## Source information:
*** Block opens ***
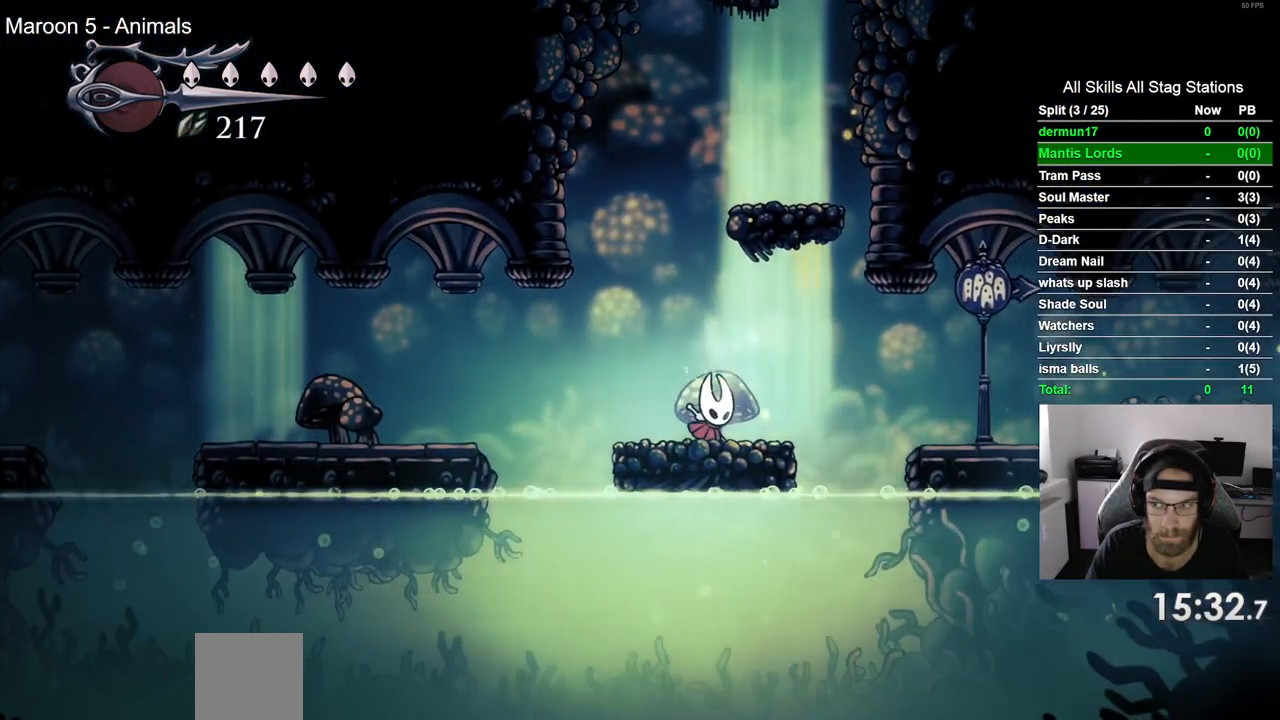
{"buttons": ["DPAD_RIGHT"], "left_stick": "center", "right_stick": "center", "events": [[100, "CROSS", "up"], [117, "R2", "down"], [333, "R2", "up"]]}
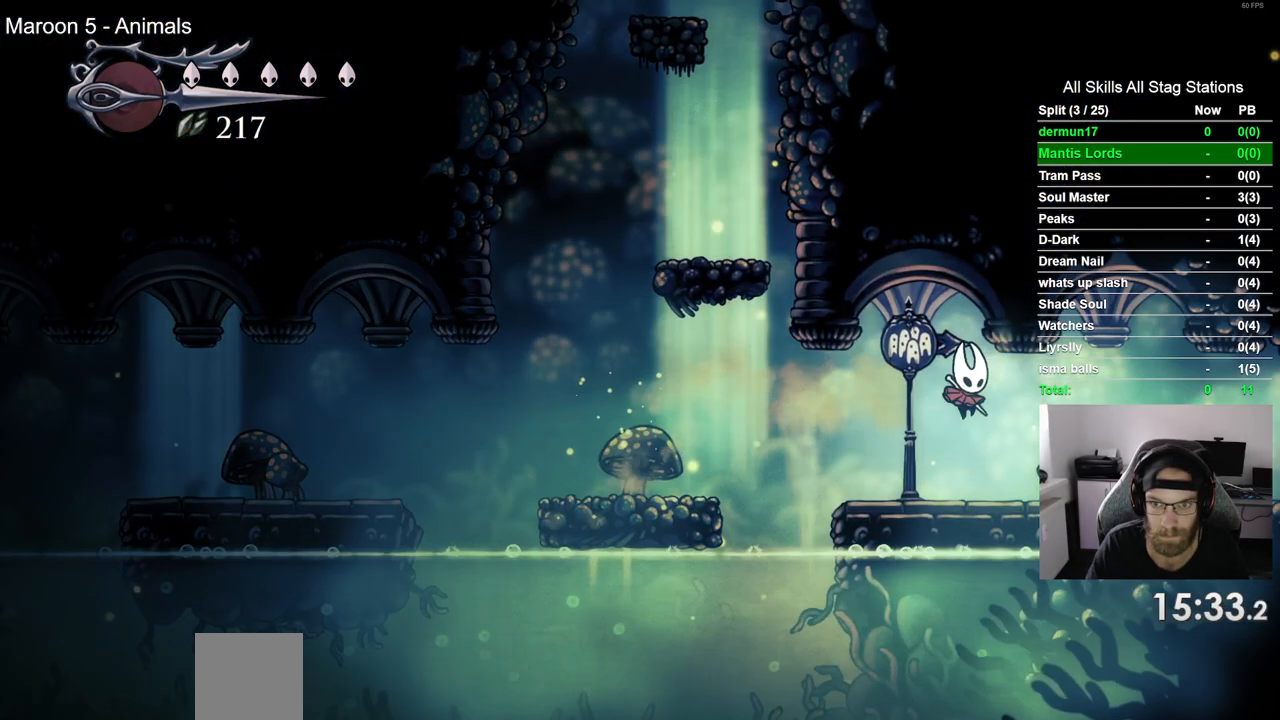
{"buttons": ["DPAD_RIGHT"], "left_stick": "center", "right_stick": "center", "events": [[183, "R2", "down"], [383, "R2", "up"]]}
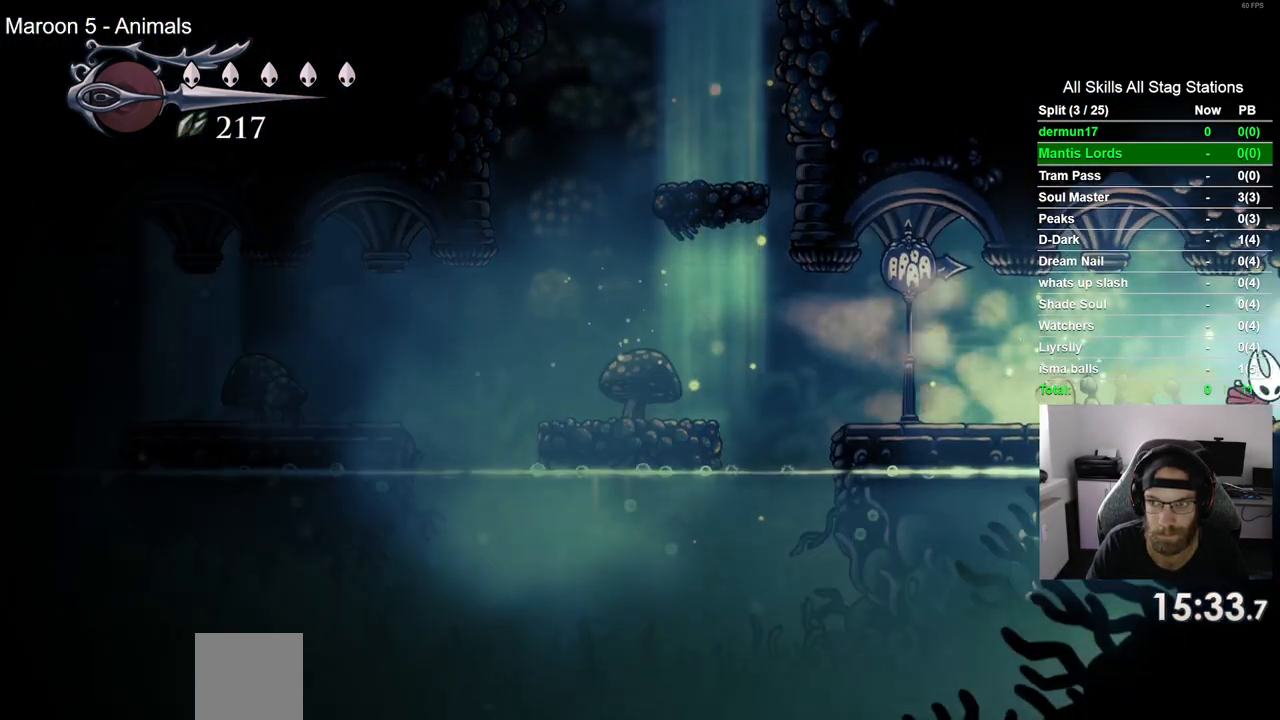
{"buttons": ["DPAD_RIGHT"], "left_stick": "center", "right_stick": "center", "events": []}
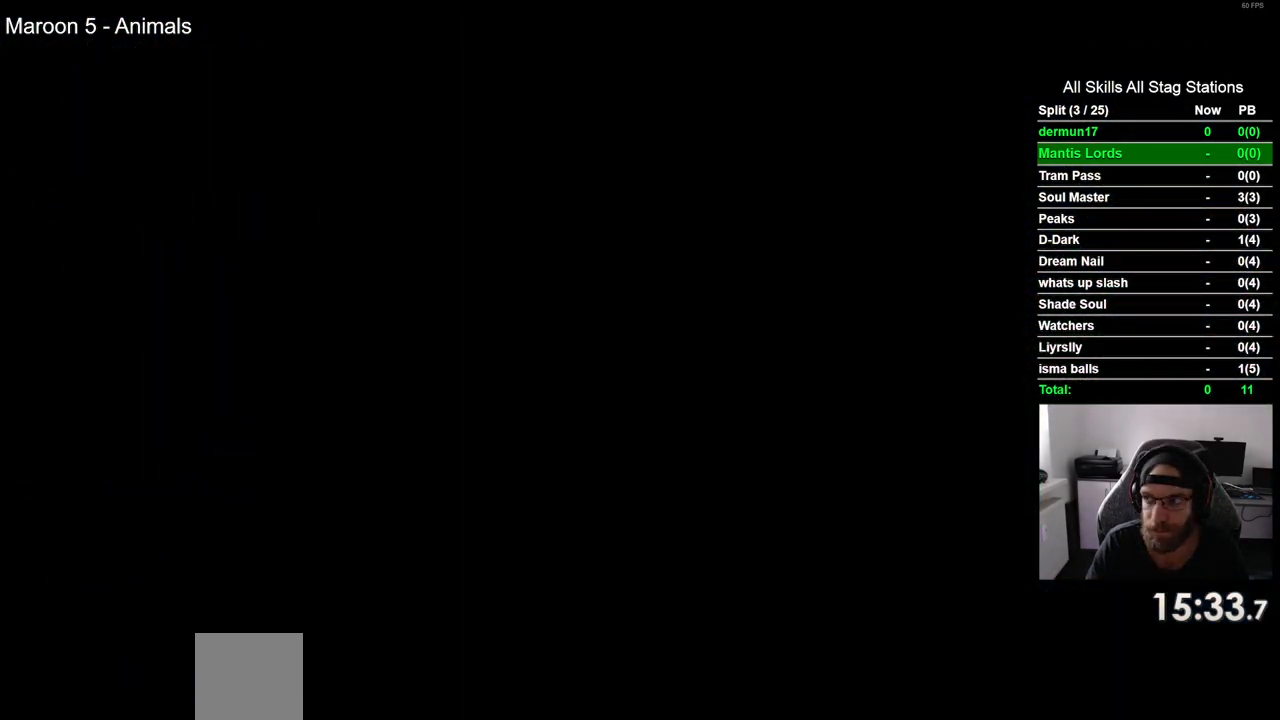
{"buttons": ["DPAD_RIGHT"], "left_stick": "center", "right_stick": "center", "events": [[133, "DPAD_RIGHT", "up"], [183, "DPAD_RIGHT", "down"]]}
*** Block closes ***
*** Block opens ***
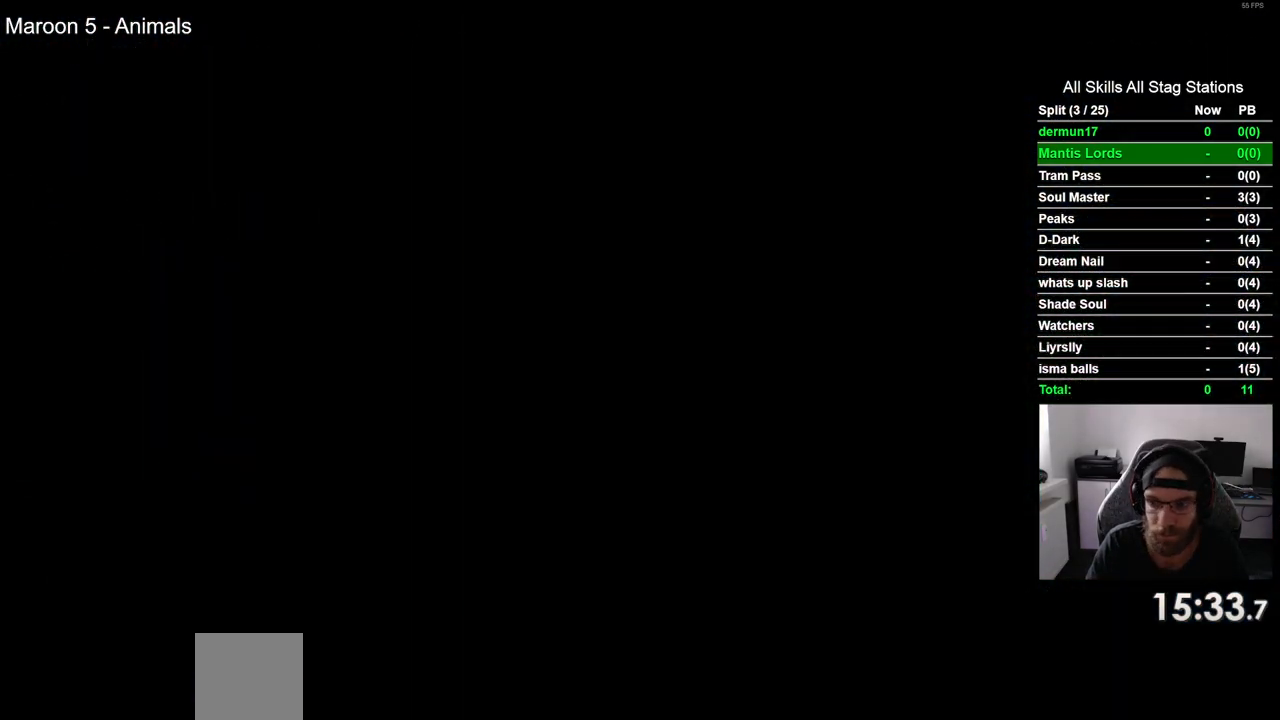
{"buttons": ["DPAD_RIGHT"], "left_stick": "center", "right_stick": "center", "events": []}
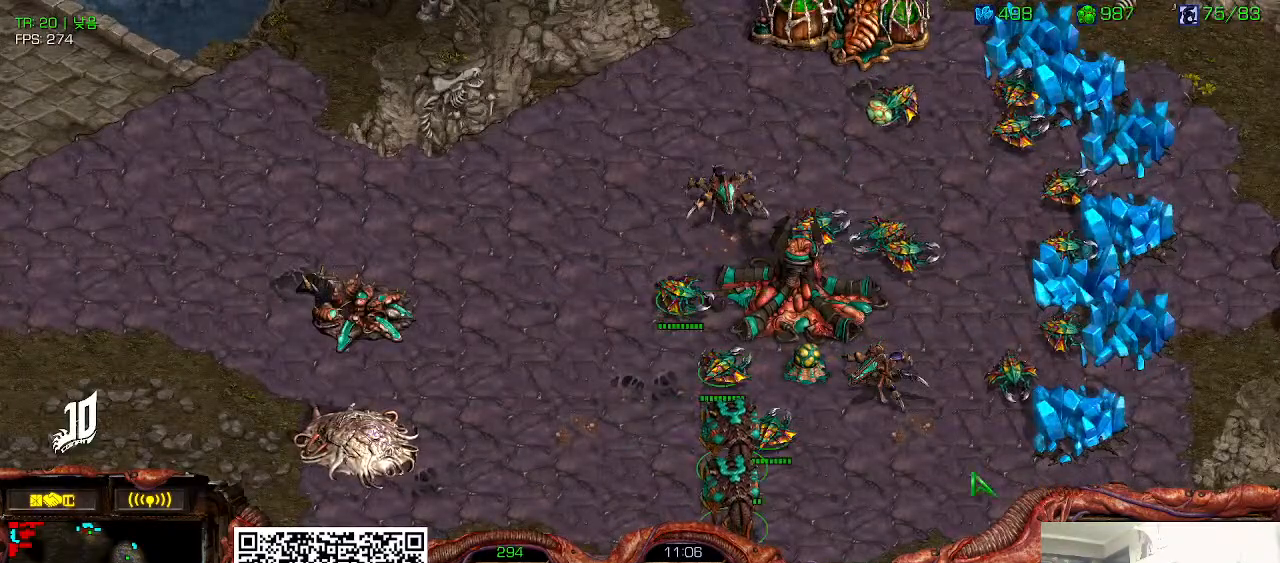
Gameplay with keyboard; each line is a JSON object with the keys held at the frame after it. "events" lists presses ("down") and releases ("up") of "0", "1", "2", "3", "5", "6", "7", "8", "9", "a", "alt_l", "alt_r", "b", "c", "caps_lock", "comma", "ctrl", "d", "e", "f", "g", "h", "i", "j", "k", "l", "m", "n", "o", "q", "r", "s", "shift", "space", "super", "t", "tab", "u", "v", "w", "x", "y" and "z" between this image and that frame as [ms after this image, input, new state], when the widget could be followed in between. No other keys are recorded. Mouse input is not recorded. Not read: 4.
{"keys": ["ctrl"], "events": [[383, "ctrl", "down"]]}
*** Block closes ***
*** Block opens ***
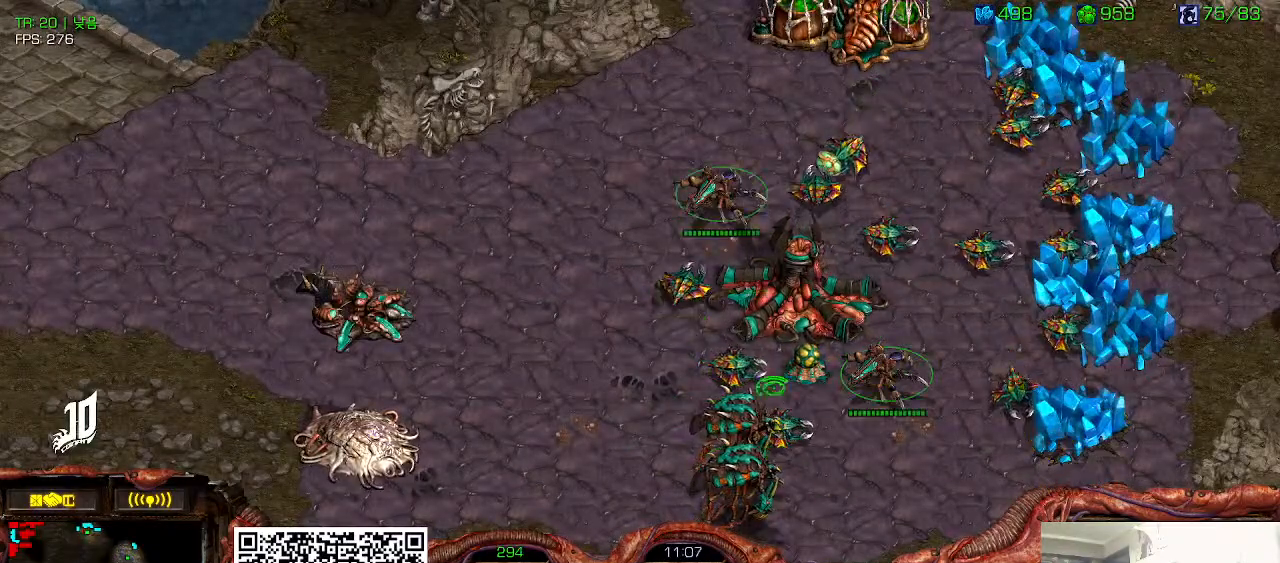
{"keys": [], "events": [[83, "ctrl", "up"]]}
*** Block closes ***
## Your objective:
For every line above that includes the word "buttons", return the line.

## Expected output:
{"buttons": ["DPAD_RIGHT"], "left_stick": "center", "right_stick": "center", "events": [[100, "CROSS", "up"], [117, "R2", "down"], [333, "R2", "up"]]}
{"buttons": ["DPAD_RIGHT"], "left_stick": "center", "right_stick": "center", "events": [[183, "R2", "down"], [383, "R2", "up"]]}
{"buttons": ["DPAD_RIGHT"], "left_stick": "center", "right_stick": "center", "events": []}
{"buttons": ["DPAD_RIGHT"], "left_stick": "center", "right_stick": "center", "events": [[133, "DPAD_RIGHT", "up"], [183, "DPAD_RIGHT", "down"]]}
{"buttons": ["DPAD_RIGHT"], "left_stick": "center", "right_stick": "center", "events": []}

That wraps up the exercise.